Ciby Yohannan is a financial services expert at PA Consulting.
An average of 53 bank branches have closed every month since January 2015, according to new research – a clear reminder of how rapidly the UK’s financial landscape is shifting. As traditional high street banking changes, digital channels have become the primary way that Britons manage their money.
For building societies, this moment represents both a challenge and a crossroads. Building societies have long differentiated themselves through trust, mutuality, and strong personal relationships with their members. This human-centric model has been a cornerstone of their success for over a century.
But the environment around them is evolving fast. Customer expectations – particularly among younger digital natives – are increasingly shaped by seamless, always-on digital experiences offered by neo-banks and digital-first challengers. Against this backdrop, the question for building societies is no longer whether to modernise – but how to do so without diluting the human-centred values that define them.
Perhaps surprisingly, artificial intelligence (AI) can play a pivotal role in achieving this balance. The conversation around AI often gravitates towards cost reduction and job substitution. But AI’s real value for building societies lies in augmenting – not replacing – the human expertise at their core.

AI can strip friction out of everyday processes, such as automating document checks, triaging enquiries, and accelerating mortgage and savings journeys. These are the tasks that quietly consume time but don’t visibly add much value for members. By taking some of these exercises off humans’ plates, AI can give building society teams the freedom to focus more on meaningful, relationship-driven engagement.
Crucially, AI also has the potential to deepen personalisation in a way that strengthens members’ trust. Even simple machine learning models can spot emerging life events, shifts in financial behaviour, or early signs of vulnerability, such as illness or divorce.
When used ethically and transparently, these insights shouldn’t cause firms to push products. Rather, they should prompt timely, human-led interventions – guidance, reassurance, and proactive support at moments that matter. This could look like a member receiving a gentle call from a branch colleague after AI spots early signs of financial stress – offering reassurance, budgeting guidance, or flexible payment options before the situation escalates. It’s a model that enhances service, protects members, and reinforces the core mutual values that set building societies apart.
The research confirms that this is what members are seeking. Customers recognise many of AI’s benefits in banking and building societies, according to our survey of 2,000 customers. 42 percent appreciate its 24/7 availability, especially for urgent issues like fraud alerts. Others cite the reduced risk of human error in routine processes (19 percent). Overall, 35 percent of members feel comfortable with AI’s use in financial services, but they want firms to be transparent about how it’s used and still be able to speak to staff who they can connect with on a human level.

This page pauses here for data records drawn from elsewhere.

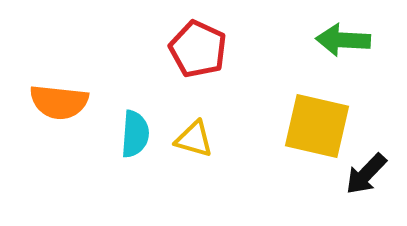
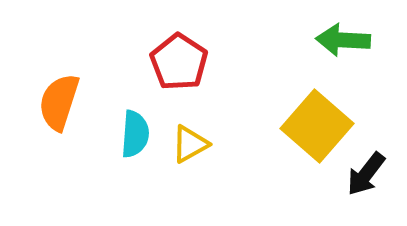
red pentagon: moved 19 px left, 13 px down; rotated 8 degrees clockwise
orange semicircle: rotated 102 degrees clockwise
yellow square: rotated 28 degrees clockwise
yellow triangle: moved 4 px left, 5 px down; rotated 45 degrees counterclockwise
black arrow: rotated 6 degrees counterclockwise
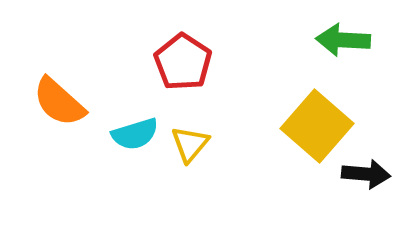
red pentagon: moved 4 px right
orange semicircle: rotated 66 degrees counterclockwise
cyan semicircle: rotated 69 degrees clockwise
yellow triangle: rotated 21 degrees counterclockwise
black arrow: rotated 123 degrees counterclockwise
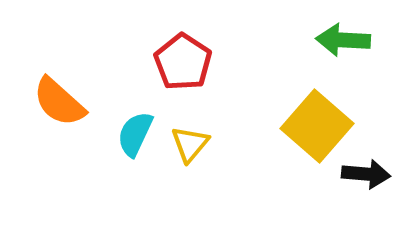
cyan semicircle: rotated 132 degrees clockwise
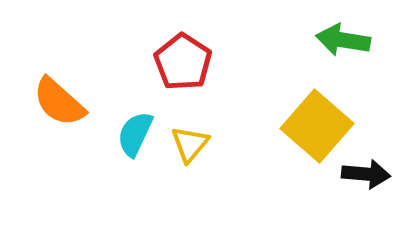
green arrow: rotated 6 degrees clockwise
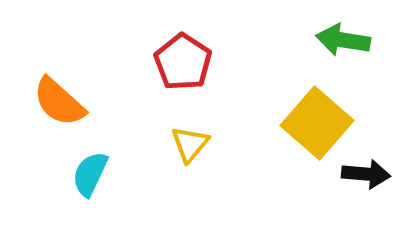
yellow square: moved 3 px up
cyan semicircle: moved 45 px left, 40 px down
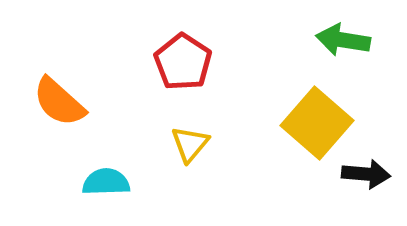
cyan semicircle: moved 16 px right, 8 px down; rotated 63 degrees clockwise
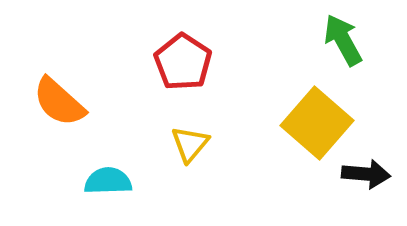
green arrow: rotated 52 degrees clockwise
cyan semicircle: moved 2 px right, 1 px up
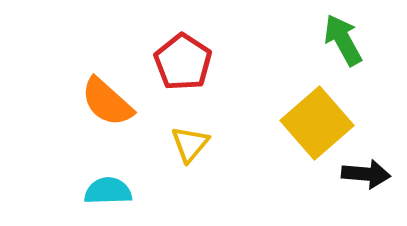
orange semicircle: moved 48 px right
yellow square: rotated 8 degrees clockwise
cyan semicircle: moved 10 px down
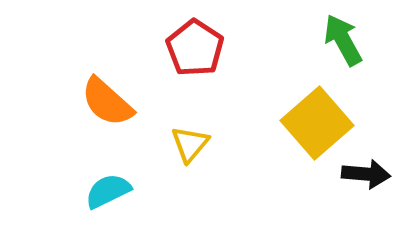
red pentagon: moved 12 px right, 14 px up
cyan semicircle: rotated 24 degrees counterclockwise
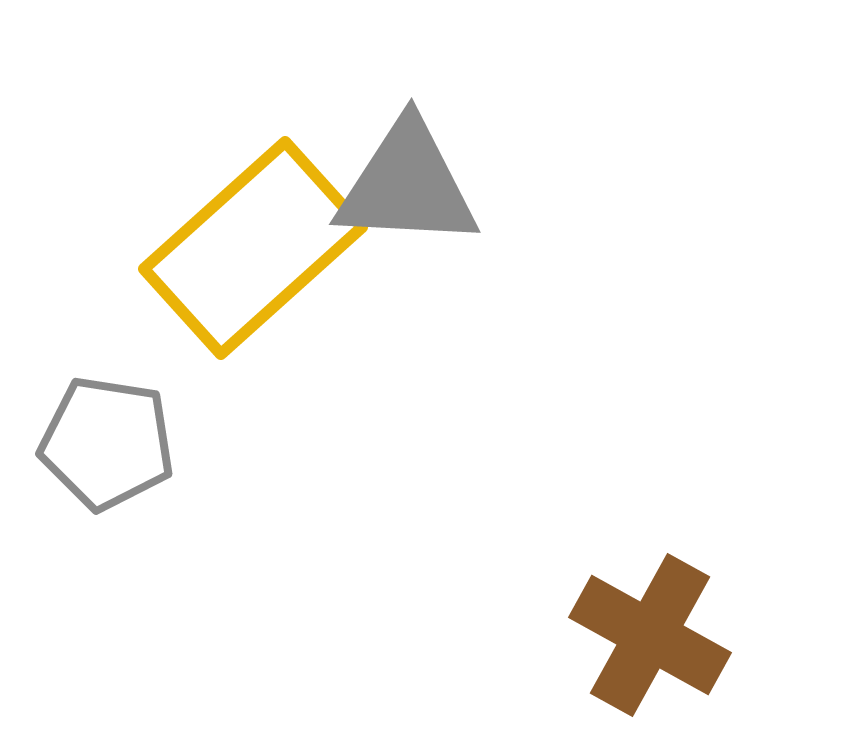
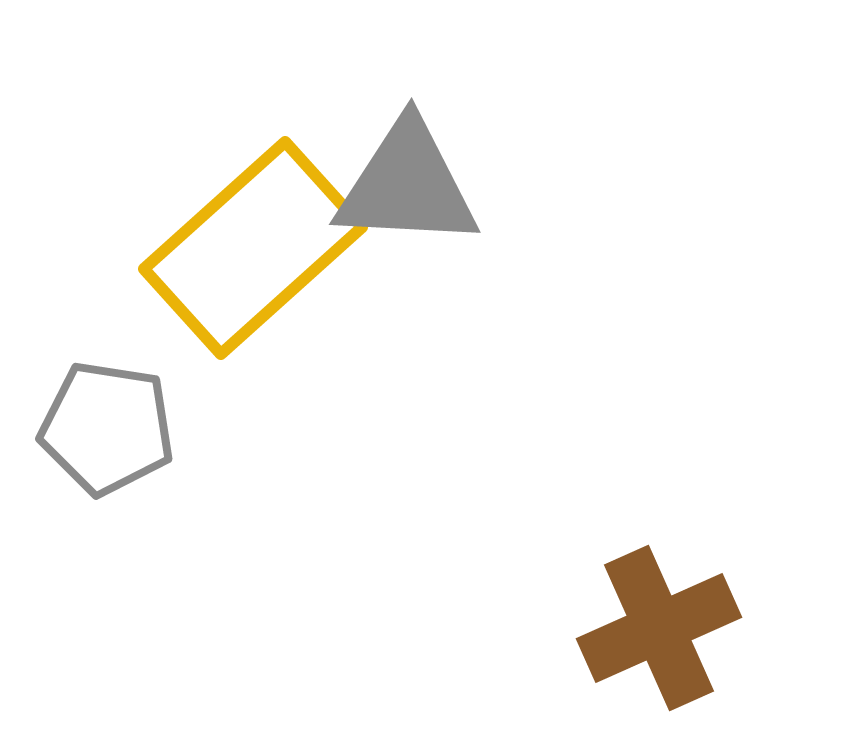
gray pentagon: moved 15 px up
brown cross: moved 9 px right, 7 px up; rotated 37 degrees clockwise
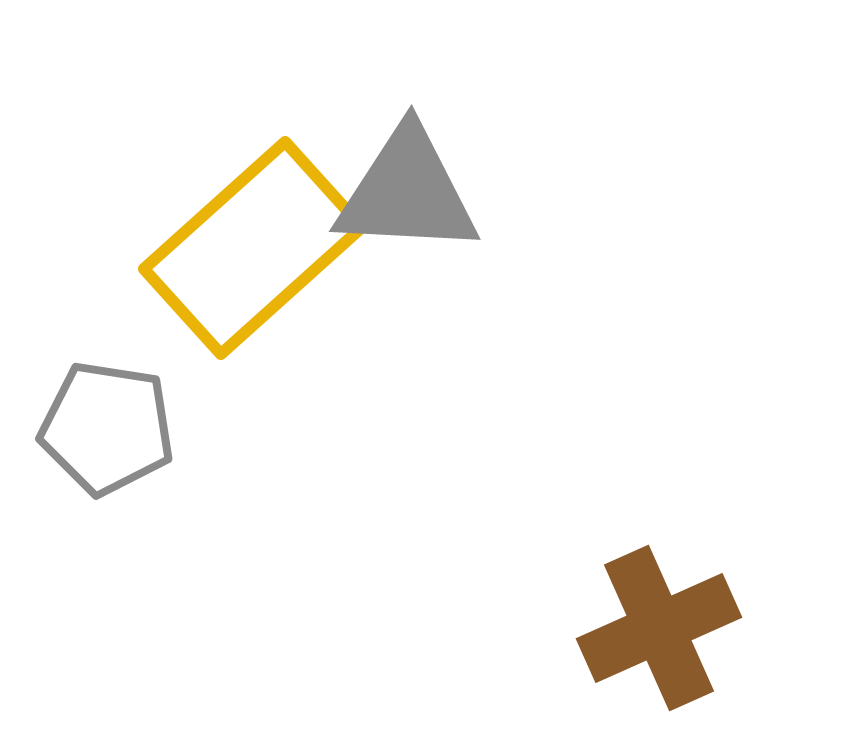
gray triangle: moved 7 px down
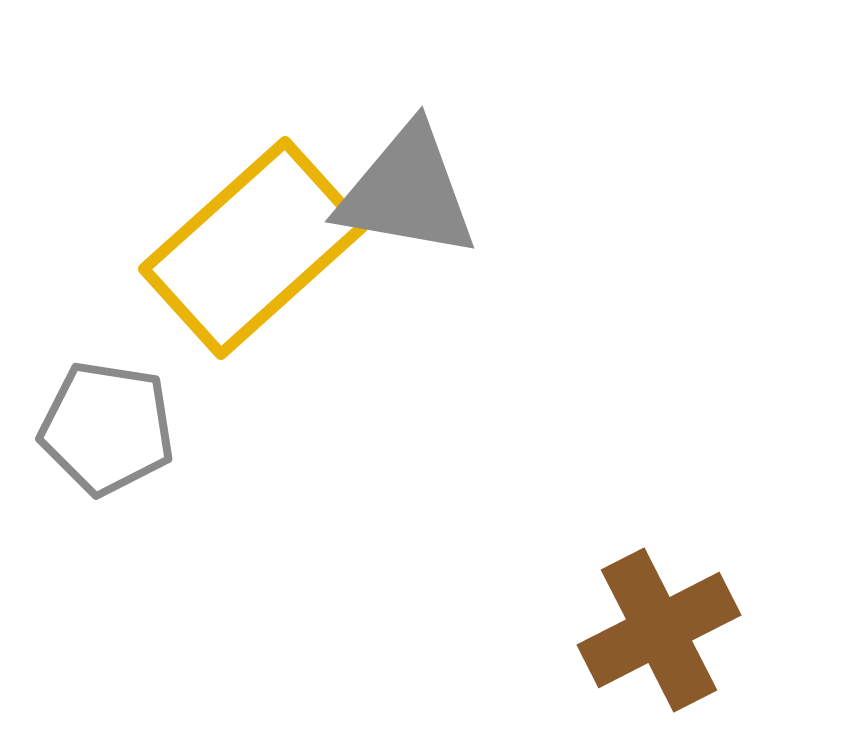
gray triangle: rotated 7 degrees clockwise
brown cross: moved 2 px down; rotated 3 degrees counterclockwise
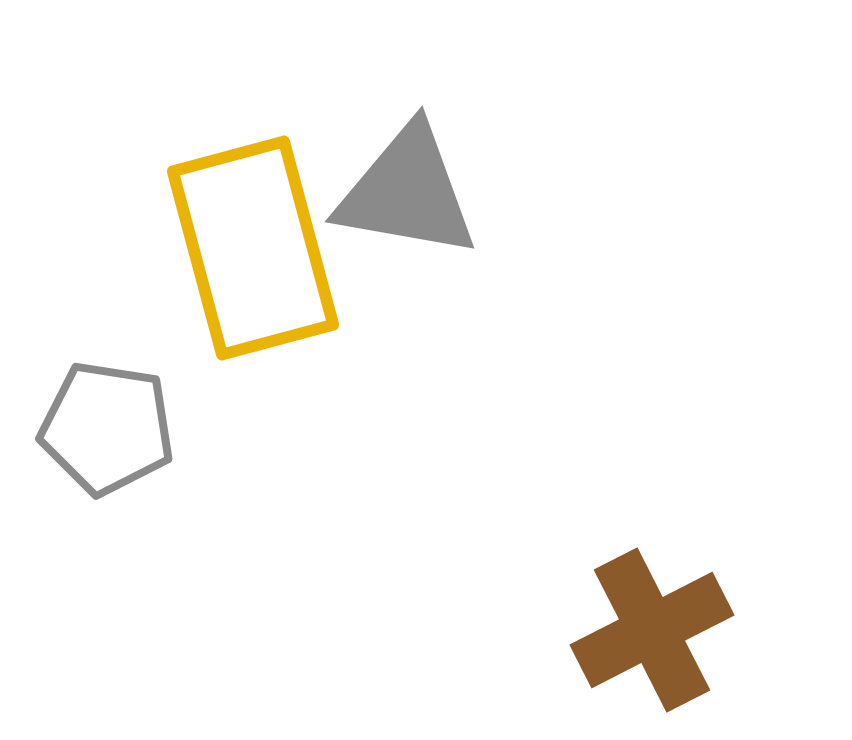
yellow rectangle: rotated 63 degrees counterclockwise
brown cross: moved 7 px left
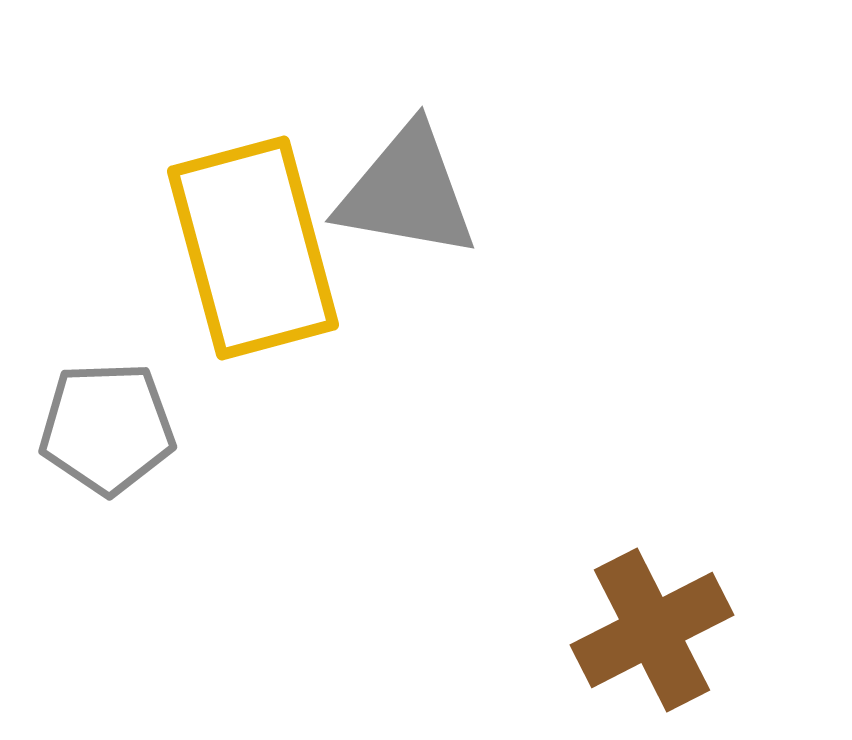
gray pentagon: rotated 11 degrees counterclockwise
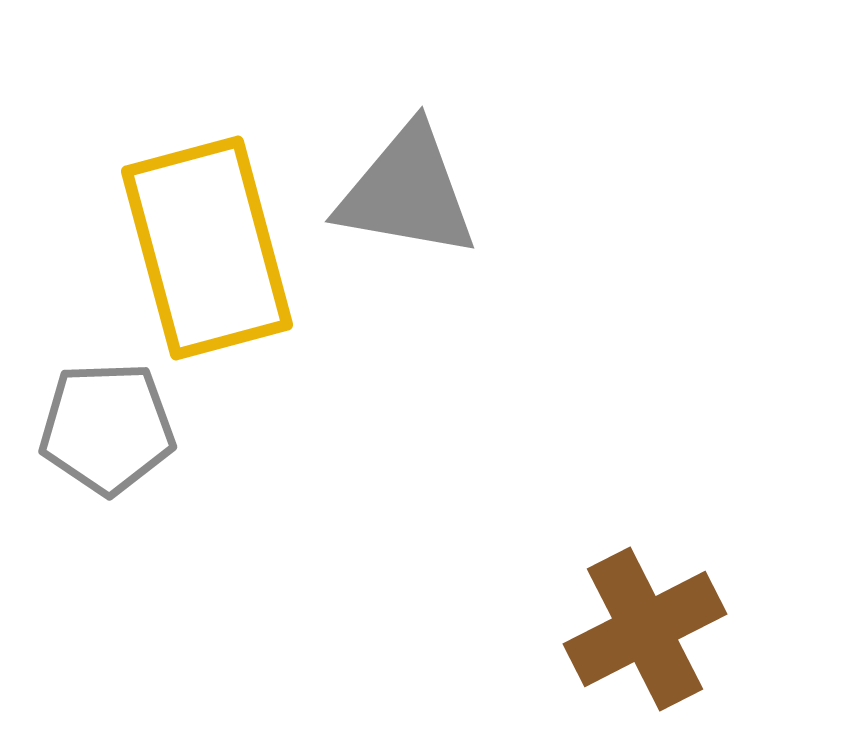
yellow rectangle: moved 46 px left
brown cross: moved 7 px left, 1 px up
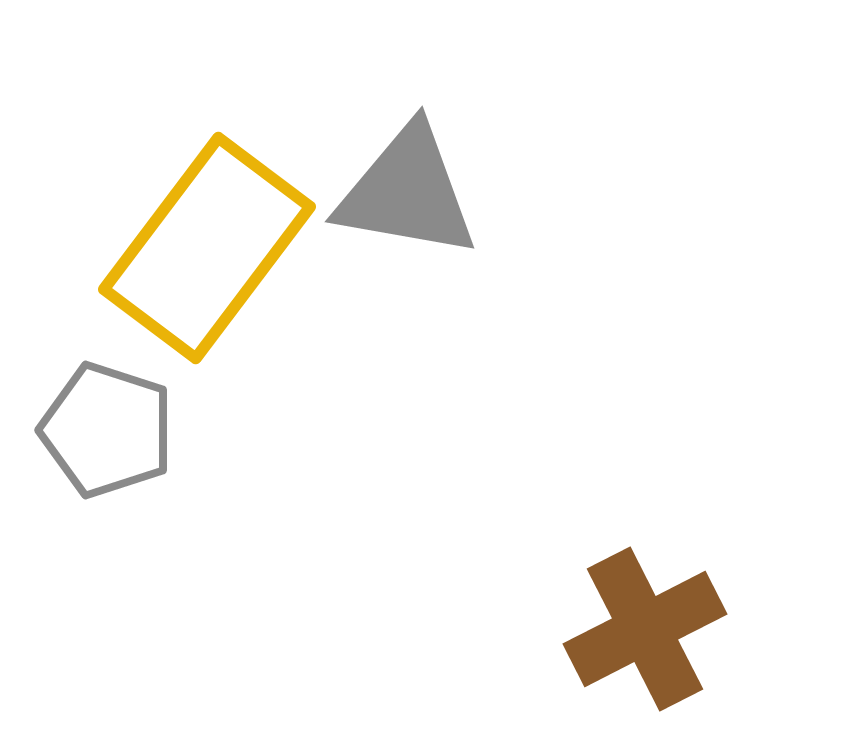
yellow rectangle: rotated 52 degrees clockwise
gray pentagon: moved 2 px down; rotated 20 degrees clockwise
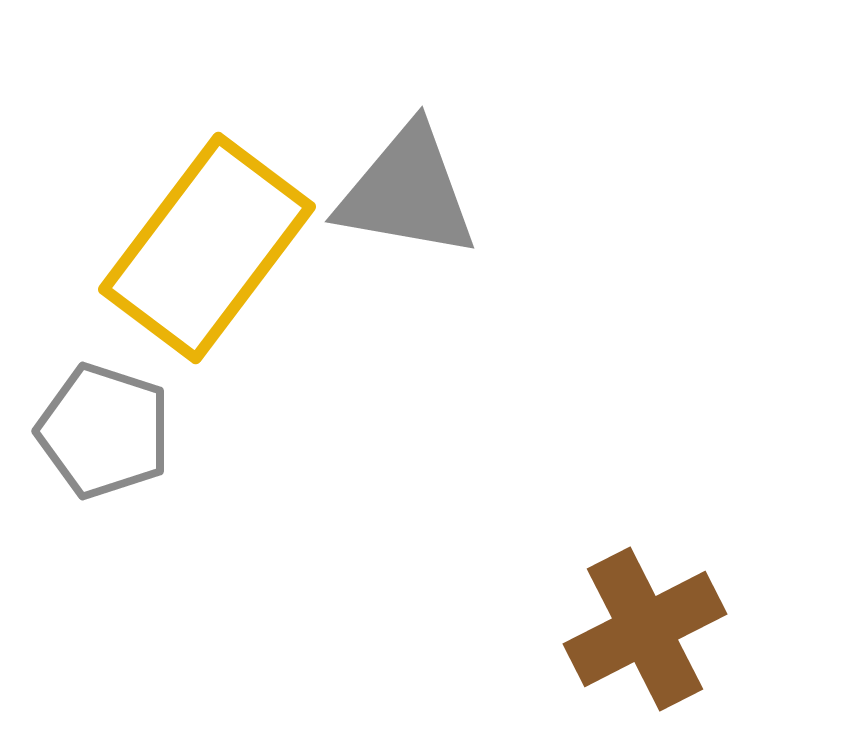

So how do firms successfully roll out AI? Unlike larger retail banks, most building societies do not have the scale or budgets to invest in large, experimental AI programmes. However, meaningful progress does not require heavy upfront investment. Targeted, smaller AI use cases – focused on both back-end efficiencies and frontline personalisation – can deliver tangible benefits quickly. The challenge is often less about technology and more about confidence, capability and organisational readiness.
For many societies, this starts with identifying one or two high‑friction processes where AI can remove administrative burden without touching the member relationship. Building societies should ask themselves whether they can automate routine tasks that currently slow colleagues down – such as verifying documents, assessing enquiries, or surfacing the right information at the right moment.
The research also highlights that as member expectations of seamless digital experiences are growing, so too are workforce’s expectations of the tools they will use to augment, automate, and enhance customer experiences. Building society leaders can improve effectiveness by ensuring reliable, role-relevant tools are readily available for staff and easy to use. This impact can be magnified by democratising AI – equipping colleagues with the tools and confidence to develop their own solutions.
In an era where many financial institutions pursue scale through automation, building societies have a different opportunity. By leveraging AI to strengthen – not replace – the human relationships at the heart of their model, they can bridge the digital-human gap. The result is a future-facing firm that meets evolving customer expectations while staying anchored to the values that have underpinned their success for more than a century.